= Joe DeLaCruz =

Quinalut tribal leader (1937–2000)

Joe DeLaCruz (Joseph B. DeLaCruz, July 16, 1937 – April 16, 2000) was a Native American leader in Washington, U.S., president for 22 years of the Quinault Tribe. He was reputed for his "thorough, in-depth knowledge of probably every Indian tribe in North America." According to Suzan Harjo, "His programs became models for Native Americans everywhere."

==Life==
DeLaCruz grew up on the Quinault Reservation in Taholah Grays Harbor County, Washington, the eldest of 10 children. In high school he was student-body president and a four-sport athlete. He fished in the summers with his grandfather on the Quinault River, drove a school bus and worked at the local lumber mill.

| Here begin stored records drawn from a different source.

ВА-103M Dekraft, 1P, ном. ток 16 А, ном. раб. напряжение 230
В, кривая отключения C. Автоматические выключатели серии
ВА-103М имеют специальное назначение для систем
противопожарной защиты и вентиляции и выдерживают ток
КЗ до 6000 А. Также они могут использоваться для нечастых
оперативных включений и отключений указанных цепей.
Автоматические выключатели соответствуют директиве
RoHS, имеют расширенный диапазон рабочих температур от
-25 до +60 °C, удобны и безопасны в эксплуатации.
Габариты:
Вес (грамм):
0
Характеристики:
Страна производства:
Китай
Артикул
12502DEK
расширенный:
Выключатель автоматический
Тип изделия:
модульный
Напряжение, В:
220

He served two years in the United States Army in Germany, then attended Portland State University in Portland, Oregon, after which he took a federal government job in that city. In 1967, he came back to the reservation as tribal business manager, and in 1971 was elected tribal president, a position he held for 22 years.

DeLaCruz was significantly involved in the rising militancy among Native Americans in the early 1970s. He participated in the 1970 confrontations at Fort Lawton in Seattle, Washington that led to the founding of the United Indians of All Tribes Foundation and the Daybreak Star Cultural Center. He was one of the organizers of the 1971 protest that blocked logging roads at the Chow Chow Bridge against companies that were logging on tribal lands and demanded the right for the Quinaults to manage their own natural resources. He advocated for Native salmon fishing rights and rights to control their coastal beaches. Under his leadership, the Quinaults hired their own juvenile counselors, police officers and foresters. He was one of the architects of the Centennial Accord, which delineates the principles of government to government relationship between the tribes and the State of Washington.

He was elected president of the National Tribal Chairmen's Association (1977) president of the National Congress of American Indians (1981), serving four years in the latter post. From 1984 until his death, DeLaCruz served as chair of public policy at the Center for World Indigenous Studies.

After his 2000 death from a heart attack, he was memorialized by the establishment of the Joe DelaCruz Center for Advanced Studies in Tribal Government, a project of Northwest Indian Applied Research Institute (NIARI) at The Evergreen State College.